▸ Exercise details
Word for word, retype the tail of the data below, starting with the line that has "ん。紙の履歴書や職務経歴書のよ" and including the last line.

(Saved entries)
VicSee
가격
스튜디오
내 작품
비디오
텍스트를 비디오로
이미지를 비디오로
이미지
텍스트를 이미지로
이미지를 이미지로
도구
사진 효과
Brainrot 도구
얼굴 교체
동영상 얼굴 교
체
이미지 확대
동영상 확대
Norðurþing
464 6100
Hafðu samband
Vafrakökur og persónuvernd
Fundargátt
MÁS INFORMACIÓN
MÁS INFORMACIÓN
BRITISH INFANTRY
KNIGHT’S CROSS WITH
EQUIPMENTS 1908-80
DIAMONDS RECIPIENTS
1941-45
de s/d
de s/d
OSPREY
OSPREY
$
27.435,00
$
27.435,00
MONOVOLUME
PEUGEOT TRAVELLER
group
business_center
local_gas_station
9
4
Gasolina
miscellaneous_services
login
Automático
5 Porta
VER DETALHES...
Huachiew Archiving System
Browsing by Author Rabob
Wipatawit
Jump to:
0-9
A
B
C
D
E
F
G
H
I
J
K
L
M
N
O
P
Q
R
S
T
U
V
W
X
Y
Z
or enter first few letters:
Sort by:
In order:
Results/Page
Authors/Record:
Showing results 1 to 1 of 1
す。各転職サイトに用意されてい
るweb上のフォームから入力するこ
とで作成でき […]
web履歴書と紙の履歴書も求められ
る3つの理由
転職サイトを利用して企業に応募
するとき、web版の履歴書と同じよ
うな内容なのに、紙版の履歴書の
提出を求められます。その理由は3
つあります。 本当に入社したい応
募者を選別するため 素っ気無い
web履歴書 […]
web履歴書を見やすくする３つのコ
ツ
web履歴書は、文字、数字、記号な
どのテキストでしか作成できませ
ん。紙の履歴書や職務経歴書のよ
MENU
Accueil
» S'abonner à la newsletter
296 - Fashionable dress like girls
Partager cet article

▸ Expected answer
ん。紙の履歴書や職務経歴書のよ
MENU
Accueil
» S'abonner à la newsletter
296 - Fashionable dress like girls
Partager cet article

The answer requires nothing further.